Kolumne „Berliner Trüffel“, Folge 35: Mind your step

Treppensteigen mit Spiegelstreifen, in der Hörsaalruine des Medizinhistorischen Museums in der Charité: „Scala“ heißt die Installation des Künstlers Werner Klotz.

Eine Kolumne von Christiane Peitz

Was die Füße wohl denken, wenn sie sich im Spiegel sehen? Die Schuhe, wenn sie ihrem Konterfei beim Treppensteigen begegnen? Wer rechnet schon mit den schmalen Spiegelstreifen zwischen den Stufen, die der Hinaufschreitenden einen etwas anderen Treppengang bescheren und schon am Treppenabsatz den Anblick der Hörsaalruine des Medizinhistorischen Museums in der Charité durcheinanderbringen?

Die Backstein-Architektur am Charitéplatz auf dem Klinikgelände in Mitte, die  hohen Fenster, betonverschalten Decken, offenen Türbögen – an der Treppe wird der Saal zusätzlich fragmentiert, in Streifen geschnitten, zersprengt. Medizingeschichte im Spiegelkabinett.

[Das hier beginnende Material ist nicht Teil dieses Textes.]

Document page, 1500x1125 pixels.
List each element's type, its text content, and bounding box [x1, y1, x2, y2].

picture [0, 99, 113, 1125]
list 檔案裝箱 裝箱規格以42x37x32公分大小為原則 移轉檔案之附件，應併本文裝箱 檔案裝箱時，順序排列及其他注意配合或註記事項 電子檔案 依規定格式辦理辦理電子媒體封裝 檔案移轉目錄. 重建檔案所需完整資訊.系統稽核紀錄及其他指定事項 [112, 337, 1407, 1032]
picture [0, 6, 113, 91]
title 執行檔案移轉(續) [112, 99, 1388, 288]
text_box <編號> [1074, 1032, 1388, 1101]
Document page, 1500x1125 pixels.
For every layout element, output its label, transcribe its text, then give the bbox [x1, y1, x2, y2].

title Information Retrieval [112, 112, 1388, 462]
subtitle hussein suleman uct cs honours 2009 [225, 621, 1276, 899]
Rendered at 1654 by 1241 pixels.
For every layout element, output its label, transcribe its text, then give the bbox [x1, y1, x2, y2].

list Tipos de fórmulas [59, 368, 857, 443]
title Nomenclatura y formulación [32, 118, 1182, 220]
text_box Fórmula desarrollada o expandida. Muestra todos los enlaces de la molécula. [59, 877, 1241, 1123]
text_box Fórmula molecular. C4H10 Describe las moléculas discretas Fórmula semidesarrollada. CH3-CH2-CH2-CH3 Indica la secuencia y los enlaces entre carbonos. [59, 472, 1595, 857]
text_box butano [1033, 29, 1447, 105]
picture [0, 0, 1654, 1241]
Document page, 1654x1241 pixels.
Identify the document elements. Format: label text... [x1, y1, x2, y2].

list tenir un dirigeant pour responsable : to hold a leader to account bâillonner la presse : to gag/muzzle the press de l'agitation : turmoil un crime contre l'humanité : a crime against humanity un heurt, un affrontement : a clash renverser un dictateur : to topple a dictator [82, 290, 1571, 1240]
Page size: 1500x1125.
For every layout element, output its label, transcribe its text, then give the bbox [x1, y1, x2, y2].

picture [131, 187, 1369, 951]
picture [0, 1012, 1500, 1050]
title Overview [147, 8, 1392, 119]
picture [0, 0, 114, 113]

„Scala“ heißt die diskrete, aber die Wahrnehmung irritierende – und erheiternde! – Spiegelarbeit von Werner Klotz. Seit 1999 befindet sie sich hier, seit einer Ausstellung des Installations- und Public-Art-Künstlers mit zahlreichen anderen Wahrnehmungsinstrumenten und interaktiven Objekten. In dem mit 250 Sitz- und 50 Stehplätzen samt repräsentativem Treppenaufgang ausgestatteten Saal hielt schon Rudolf Virchow im 19. Jahrhundert seine Pathologie-Vorlesungen. Und in den Nachbarräumen konnten die Studierenden das theoretische Wissen an bereitgestellten Mikroskopen gleich praktisch anwenden.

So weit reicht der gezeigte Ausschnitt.